- [Description of the task]: Using the data that follows, output only the lines from the line with "left shoulder: (427, 237)" up to and including the line with "left shoulder: (105, 37)", exactly, leaving pictures aside.

- [Provided data]:
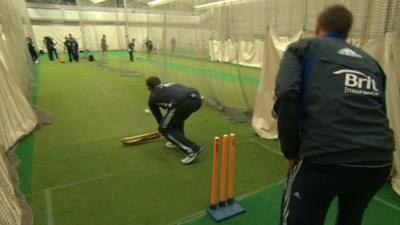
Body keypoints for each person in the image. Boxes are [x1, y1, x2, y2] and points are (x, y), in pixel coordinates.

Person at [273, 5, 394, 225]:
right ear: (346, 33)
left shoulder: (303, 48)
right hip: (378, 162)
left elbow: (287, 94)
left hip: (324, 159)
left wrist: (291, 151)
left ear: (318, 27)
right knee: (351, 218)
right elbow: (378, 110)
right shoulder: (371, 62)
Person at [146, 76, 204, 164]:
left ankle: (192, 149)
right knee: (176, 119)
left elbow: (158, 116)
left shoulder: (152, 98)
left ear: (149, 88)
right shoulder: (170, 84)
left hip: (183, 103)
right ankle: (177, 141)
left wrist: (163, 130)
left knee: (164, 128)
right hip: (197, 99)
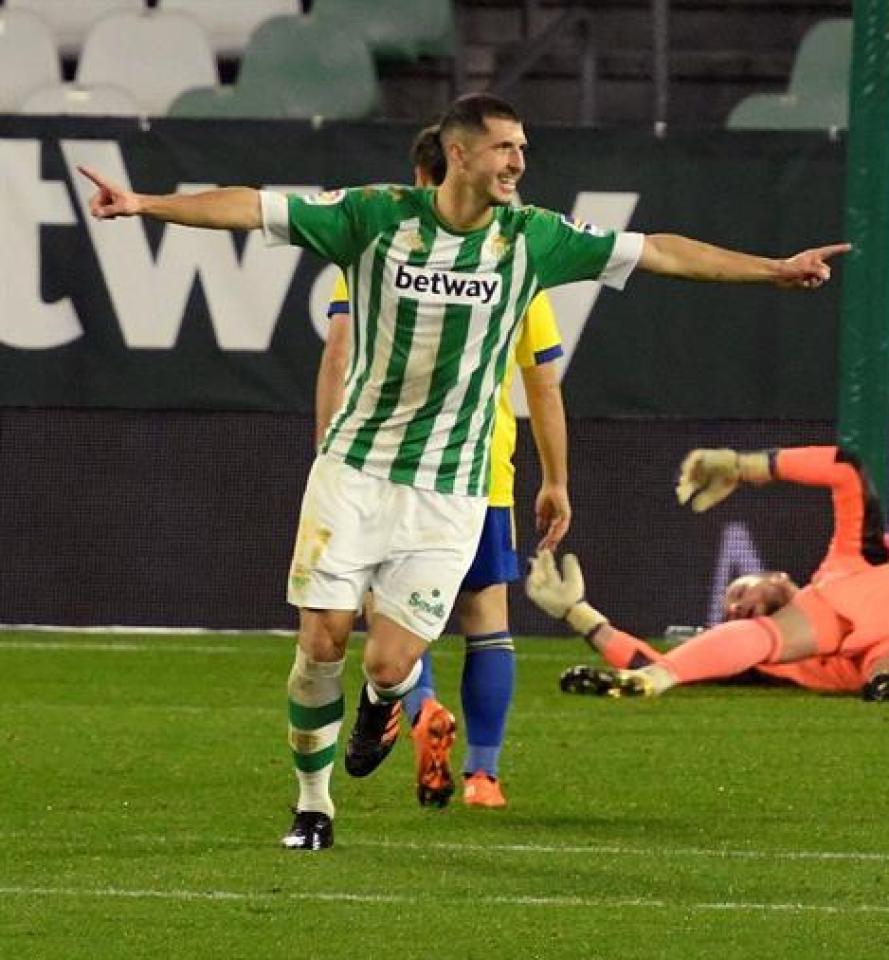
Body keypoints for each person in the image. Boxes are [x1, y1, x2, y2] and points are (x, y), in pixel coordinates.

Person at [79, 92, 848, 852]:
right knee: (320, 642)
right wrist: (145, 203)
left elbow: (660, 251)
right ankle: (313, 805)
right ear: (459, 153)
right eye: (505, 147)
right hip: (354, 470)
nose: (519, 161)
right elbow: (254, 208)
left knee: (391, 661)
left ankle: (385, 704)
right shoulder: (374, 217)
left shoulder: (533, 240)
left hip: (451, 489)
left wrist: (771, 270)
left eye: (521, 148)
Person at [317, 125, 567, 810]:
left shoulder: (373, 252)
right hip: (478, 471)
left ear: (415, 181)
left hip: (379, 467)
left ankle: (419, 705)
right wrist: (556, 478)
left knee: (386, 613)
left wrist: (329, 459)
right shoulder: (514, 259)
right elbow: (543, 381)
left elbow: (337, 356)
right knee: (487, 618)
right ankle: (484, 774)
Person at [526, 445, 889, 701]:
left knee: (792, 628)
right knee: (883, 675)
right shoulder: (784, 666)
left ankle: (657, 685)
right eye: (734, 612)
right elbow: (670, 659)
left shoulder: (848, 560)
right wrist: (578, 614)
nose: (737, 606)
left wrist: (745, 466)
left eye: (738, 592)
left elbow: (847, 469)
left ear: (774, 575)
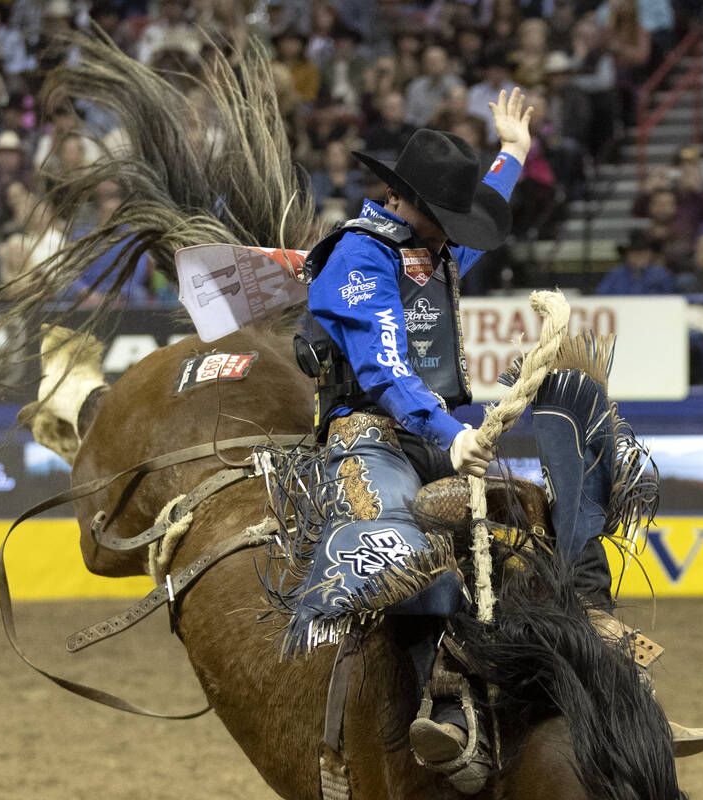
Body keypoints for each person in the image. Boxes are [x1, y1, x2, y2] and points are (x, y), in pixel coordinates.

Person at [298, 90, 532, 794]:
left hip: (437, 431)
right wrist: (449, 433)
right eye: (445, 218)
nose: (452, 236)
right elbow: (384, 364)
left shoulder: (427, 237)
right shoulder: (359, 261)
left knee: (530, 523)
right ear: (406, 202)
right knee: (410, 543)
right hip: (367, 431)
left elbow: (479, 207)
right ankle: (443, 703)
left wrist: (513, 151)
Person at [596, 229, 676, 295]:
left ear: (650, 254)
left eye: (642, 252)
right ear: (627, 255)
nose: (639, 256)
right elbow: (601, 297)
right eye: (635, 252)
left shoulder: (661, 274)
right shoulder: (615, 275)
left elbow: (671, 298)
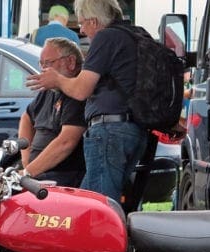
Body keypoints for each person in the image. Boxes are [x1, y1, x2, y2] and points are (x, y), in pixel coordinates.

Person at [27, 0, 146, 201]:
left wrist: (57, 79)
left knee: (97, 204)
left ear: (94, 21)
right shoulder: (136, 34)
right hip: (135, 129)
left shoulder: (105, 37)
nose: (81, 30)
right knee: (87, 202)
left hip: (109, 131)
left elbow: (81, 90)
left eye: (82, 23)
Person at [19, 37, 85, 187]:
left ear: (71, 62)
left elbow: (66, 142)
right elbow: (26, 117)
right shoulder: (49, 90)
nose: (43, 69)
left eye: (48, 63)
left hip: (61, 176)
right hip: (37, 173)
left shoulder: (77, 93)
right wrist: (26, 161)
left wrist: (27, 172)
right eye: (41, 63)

- [Problem solution]:
left shoulder: (427, 237)
right shoulder: (359, 261)
left knee: (530, 523)
right ear: (406, 202)
right knee: (410, 543)
right hip: (367, 431)
left elbow: (479, 207)
right ankle: (443, 703)
left wrist: (513, 151)
Person at [596, 229, 676, 295]:
left ear: (650, 254)
left eye: (642, 252)
right ear: (627, 255)
nose: (639, 256)
right elbow: (601, 297)
right eye: (635, 252)
left shoulder: (661, 274)
right shoulder: (615, 275)
left elbow: (671, 298)
Body keypoints for each person in the image. Boxes are [x1, y1, x2, y2] and points are (x, y), in pixel coordinates.

Person at [27, 0, 146, 201]:
left wrist: (57, 79)
left knee: (97, 204)
left ear: (94, 21)
right shoulder: (136, 34)
right hip: (135, 129)
left shoulder: (105, 37)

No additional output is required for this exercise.